- Born: Abram Ruvimovich Prigogine 12 April 1913 Moscow, Russian Empire
- Died: 7 May 1991 (aged 78) Brussels, Belgium
- Education: Free University of Brussels
- Relatives: Ilya Prigogine (brother)
- Scientific career
- Fields: Ornithology

= Alexandre Prigogine =

Russian ornithologist

Alexandre Prigogine (12 April 1913, Moscow - 7 May 1991, Brussels) was a Belgian mineralogist and ornithologist of Russian origin.

Born into a Jewish family in Moscow, his father Ruvim Abramovich Prigogine (1884–1974) was a student of chemical engineering and his mother Yulia Leivikovna Vikhman (1892–?), a pianist and student at Moscow Conservatory. His younger brother Ilya Prigogine later won a Nobel Prize in Chemistry. In 1921 the family left Russia and travelled through Lithuania and Germany to settle in Belgium in 1929. After studying chemistry at the Université libre de Bruxelles he moved to the Belgian Congo in 1938 to study its mineral wealth.

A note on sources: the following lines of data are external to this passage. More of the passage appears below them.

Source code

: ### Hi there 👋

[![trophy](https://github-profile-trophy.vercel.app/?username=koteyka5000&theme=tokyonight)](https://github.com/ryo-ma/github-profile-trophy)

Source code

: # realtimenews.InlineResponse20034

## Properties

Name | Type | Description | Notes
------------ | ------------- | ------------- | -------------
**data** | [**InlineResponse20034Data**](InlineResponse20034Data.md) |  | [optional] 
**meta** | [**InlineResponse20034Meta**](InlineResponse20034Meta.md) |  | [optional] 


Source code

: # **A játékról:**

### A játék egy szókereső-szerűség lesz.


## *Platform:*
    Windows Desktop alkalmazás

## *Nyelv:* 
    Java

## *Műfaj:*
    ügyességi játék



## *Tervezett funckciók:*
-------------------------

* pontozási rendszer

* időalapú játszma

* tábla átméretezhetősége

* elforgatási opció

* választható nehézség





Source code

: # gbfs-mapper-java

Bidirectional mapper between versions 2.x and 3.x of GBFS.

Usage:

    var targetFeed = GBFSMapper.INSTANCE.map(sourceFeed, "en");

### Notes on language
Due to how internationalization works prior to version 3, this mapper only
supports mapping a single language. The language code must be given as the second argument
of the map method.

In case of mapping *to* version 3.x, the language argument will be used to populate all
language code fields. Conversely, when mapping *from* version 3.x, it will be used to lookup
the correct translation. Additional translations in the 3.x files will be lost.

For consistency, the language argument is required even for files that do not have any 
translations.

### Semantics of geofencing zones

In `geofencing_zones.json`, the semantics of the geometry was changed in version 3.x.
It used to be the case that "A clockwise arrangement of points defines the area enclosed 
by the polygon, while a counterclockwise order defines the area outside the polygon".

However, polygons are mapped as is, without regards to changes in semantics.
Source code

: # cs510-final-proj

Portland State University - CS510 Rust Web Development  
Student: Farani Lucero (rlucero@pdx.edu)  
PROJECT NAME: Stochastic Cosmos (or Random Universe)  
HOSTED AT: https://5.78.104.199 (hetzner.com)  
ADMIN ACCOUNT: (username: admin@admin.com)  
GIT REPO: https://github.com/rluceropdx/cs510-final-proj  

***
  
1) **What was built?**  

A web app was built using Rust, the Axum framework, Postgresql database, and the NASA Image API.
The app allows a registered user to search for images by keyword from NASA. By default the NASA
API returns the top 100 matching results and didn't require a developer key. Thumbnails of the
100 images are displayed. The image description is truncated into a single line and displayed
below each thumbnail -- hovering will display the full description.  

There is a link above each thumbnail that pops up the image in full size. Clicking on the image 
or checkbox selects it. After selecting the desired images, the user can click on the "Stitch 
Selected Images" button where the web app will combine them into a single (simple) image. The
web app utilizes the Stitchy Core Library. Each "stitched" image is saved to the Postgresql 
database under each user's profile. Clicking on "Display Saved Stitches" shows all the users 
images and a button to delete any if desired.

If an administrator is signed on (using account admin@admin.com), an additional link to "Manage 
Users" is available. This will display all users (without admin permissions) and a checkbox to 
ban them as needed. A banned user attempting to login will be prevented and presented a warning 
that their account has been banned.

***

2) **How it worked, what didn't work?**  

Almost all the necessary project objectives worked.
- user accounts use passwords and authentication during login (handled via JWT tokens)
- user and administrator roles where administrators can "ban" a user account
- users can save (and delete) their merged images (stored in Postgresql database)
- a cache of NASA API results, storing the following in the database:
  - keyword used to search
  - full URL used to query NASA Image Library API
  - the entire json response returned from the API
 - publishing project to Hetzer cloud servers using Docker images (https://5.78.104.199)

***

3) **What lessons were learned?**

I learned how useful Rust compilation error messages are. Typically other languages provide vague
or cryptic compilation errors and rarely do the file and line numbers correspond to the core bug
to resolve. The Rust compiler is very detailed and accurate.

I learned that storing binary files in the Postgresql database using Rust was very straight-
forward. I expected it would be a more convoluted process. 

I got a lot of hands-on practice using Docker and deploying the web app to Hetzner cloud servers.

Henri Schouteden convinced him in 1946 to take an interest in birds and to collect specimens in the east of the Belgian Congo. This new interest led to him publishing 94 papers on ornithology and he collected nearly 20,000 specimens. He described several new species including Albertine owlet (Glaucidium albertinum), Kabobo apalis (Apalis kaboboensis) and the Itombwe flycatcher (Muscicapa itombwensis) and about 30 new subspecies. Itombwe owl (Tyto prigoginei), Prigogine's nightjar (Caprimulgus prigoginei), Prigogine's double-collared sunbird (Cinnyris prigoginei) and Prigogine's greenbul (Chlorocichla prigoginei) have been named after him.